→ **ASSIGNMENT**
Which lines in the records below contain the word "pixels"? Copy each one out.

→ **DATASET CONTENT**
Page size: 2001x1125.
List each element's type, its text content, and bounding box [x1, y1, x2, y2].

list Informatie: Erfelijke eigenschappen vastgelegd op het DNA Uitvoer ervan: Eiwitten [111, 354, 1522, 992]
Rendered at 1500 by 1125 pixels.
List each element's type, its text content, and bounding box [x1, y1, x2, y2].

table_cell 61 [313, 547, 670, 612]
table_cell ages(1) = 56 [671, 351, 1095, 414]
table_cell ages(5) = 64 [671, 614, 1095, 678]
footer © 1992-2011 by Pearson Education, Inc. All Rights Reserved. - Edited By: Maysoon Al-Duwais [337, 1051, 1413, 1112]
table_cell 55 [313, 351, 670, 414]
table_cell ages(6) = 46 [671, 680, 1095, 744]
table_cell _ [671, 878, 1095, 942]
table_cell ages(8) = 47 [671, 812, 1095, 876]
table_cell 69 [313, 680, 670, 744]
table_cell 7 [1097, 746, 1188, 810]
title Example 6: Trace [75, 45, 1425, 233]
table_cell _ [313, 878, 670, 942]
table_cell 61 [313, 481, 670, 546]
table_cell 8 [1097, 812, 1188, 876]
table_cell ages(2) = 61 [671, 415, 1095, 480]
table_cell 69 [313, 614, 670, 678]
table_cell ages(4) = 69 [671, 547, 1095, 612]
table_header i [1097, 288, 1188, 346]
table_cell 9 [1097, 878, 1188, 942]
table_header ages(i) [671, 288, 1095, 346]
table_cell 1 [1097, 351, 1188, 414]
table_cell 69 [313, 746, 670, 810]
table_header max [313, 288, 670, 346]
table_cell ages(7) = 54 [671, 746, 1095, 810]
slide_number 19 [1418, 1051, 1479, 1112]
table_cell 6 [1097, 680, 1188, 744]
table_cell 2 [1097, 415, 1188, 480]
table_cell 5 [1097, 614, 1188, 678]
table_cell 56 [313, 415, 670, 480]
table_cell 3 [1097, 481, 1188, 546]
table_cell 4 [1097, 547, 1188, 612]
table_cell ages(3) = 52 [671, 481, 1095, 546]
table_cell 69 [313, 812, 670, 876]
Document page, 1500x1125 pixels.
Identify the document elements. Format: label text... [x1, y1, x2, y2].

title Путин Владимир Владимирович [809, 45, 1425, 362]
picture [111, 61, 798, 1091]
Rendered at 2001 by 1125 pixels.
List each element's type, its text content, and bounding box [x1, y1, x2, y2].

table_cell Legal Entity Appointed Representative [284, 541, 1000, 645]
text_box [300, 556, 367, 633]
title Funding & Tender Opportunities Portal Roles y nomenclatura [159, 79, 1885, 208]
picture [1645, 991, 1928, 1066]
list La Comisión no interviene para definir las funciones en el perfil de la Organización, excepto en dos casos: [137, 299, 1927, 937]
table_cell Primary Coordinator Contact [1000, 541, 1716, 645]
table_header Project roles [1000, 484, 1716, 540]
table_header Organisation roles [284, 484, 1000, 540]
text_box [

→ **ANSWER TO THE EXERCISE**
Rendered at 1500 by 1125 pixels.
Document page, 1500x1125 pixels.
Rendered at 2001 by 1125 pixels.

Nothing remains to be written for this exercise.